Les plans sociaux surtout initiés par les grandes entreprises
Airbus, Renault, Air France... depuis le début du printemps, la liste des plans de licenciement et des fermetures de sites ne cesse de s'allonger. Cette pratique des plans sociaux monte en puissance dans les grands groupes de plus de 1.000 salariés. D'après le service de statistiques, les ruptures de contrats associées à un PSE "sont plus nombreuses parmi les entreprises les plus grandes [...]. En effet, depuis le 1er mars 2020, un peu moins d'une rupture envisagée sur deux (44 %) concerne les grandes entreprises alors que celles-ci ne représentent qu'un peu plus d'un PSE sur dix initiés (12 %). À l'inverse, les petites et moyennes entreprises (de moins de 50 salariés) et celles de « taille intermédiaire » (de 50 à moins de 1.000 salariés) représentent 56 % des ruptures de contrat envisagées et 87 % des procédures initiées."
De nombreuses ruptures de contrats envisagées dans l'industrie
Même si l'industrie n'est pas forcément le secteur le plus touché par la pandémie, ce sont les industriels (41%) qui prévoient le plus de ruptures de contrats de travail sur la période. Viennent ensuite le commerce et la réparation de voitures (23%). À l'opposé, la construction (2%), l'information et la communication (3%) ou les activités financières et l'assurance (3%) sont en proportion les secteurs les moins concernés.
Si la mise en place du chômage partiel a permis de préserver une grande partie des revenus de la population active, beaucoup de personnes en contrat court, intérim et saisonniers se retrouvent pour la deuxième fois de l'année dans une situation très tendue. La période de fin d'année est généralement propice aux embauches de ce type de contrat pour assurer l'activité au moment des fêtes de Noël ou dans les stations de ski.

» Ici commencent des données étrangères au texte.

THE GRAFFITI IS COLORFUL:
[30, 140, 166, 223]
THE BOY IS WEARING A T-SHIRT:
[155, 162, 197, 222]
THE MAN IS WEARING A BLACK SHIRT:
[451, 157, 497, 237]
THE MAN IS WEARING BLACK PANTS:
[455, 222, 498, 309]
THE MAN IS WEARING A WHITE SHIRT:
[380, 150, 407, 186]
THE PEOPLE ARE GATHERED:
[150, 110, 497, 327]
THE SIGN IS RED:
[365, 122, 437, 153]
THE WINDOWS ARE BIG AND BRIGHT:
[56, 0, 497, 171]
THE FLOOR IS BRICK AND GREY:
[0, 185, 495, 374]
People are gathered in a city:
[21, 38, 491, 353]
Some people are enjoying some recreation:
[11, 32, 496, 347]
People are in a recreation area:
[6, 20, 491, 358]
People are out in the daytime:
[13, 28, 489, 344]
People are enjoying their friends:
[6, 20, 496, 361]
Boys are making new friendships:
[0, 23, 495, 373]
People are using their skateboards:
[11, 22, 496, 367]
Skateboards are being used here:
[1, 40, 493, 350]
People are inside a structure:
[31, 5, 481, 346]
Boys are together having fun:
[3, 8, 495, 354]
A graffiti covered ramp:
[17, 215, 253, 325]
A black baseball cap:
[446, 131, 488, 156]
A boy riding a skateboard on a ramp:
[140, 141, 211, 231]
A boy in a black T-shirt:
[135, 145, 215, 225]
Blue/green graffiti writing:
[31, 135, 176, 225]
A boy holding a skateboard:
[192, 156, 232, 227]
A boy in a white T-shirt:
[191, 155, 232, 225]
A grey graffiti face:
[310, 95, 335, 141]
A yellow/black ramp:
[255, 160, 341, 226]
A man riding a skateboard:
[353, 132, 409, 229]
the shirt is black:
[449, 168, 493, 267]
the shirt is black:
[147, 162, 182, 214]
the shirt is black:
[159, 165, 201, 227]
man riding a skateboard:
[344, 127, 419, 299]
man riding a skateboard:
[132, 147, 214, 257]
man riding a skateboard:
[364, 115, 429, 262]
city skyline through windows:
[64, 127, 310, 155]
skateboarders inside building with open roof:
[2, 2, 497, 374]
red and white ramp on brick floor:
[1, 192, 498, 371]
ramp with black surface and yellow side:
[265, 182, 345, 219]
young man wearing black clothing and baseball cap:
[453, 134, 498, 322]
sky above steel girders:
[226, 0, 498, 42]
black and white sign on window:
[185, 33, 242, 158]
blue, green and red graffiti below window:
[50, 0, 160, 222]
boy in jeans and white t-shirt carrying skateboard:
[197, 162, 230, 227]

"Beaucoup de secteurs ont été touchés pendant le premier confinement et devraient encore l'être pendant le second confinement. L'hébergement, la restauration, la location de voitures, l'aéronautique sont principalement concernés [...]. Pendant le second confinement, le BTP devrait continuer à fonctionner contrairement au printemps. Les activités culturelles, de loisirs devraient être touchées très fortement. Dans le commerce de détail, on s'attend à une chute marquée assez généralisée hormis quelques exceptions", a expliqué le directeur des études à la Banque de France Olivier Garnier lors d'un séminaire sur les PME ce jeudi 5 novembre.

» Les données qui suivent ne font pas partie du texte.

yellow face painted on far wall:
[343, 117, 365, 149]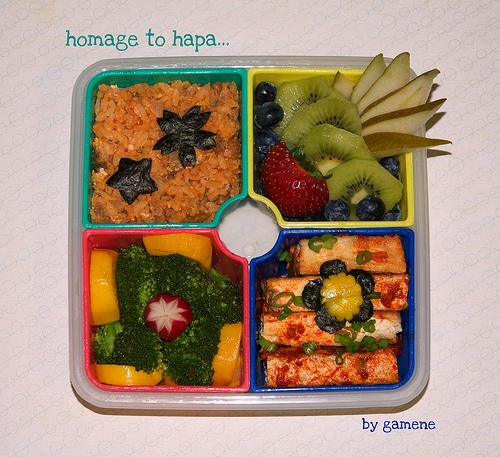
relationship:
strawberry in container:
[264, 139, 324, 201] [68, 43, 440, 441]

Un dernier trimestre dans le rouge
La mise en œuvre du couvre-feu dans 54 départements depuis plusieurs semaines et d'un reconfinement pour un mois assombrissent grandement les perspectives d'embauches pour la fin de l'année. "Au premier semestre, 715.000 emplois ont été détruits. Beaucoup de contrats courts et intérimaires se sont arrêtés brutalement. Le chômage indemnisé a beaucoup augmenté. Les gens n'ont pas pu retrouver un emploi pendant le confinement. L'activité a bien rebondi au troisième, plus fort qu'attendu. En revanche, le dernier trimestre devrait être plus mauvais qu'escompté", expliquait le directeur général de l'Unedic, Christophe Valentie lors d'un récent point presse.
Ce recul à prévoir de l'activité au quatrième trimestre risque également de peser sur le rebond de l'économie tricolore en 2021. Pour l'économiste de COE-Rexecode Emmanuel Jessua interrogé par La Tribune, "la chute d'activité au quatrième trimestre va davantage peser, par un effet de base, sur la croissance de 2021. Avec le risque que les confinements à répétition amenuisent progressivement les capacités de résilience et de rebond de l'économie française et entretiennent l'attentisme des ménages et des entreprises, qui se traduirait par un surcroît persistant d'épargne de précaution et une baisse durable de l'investissement."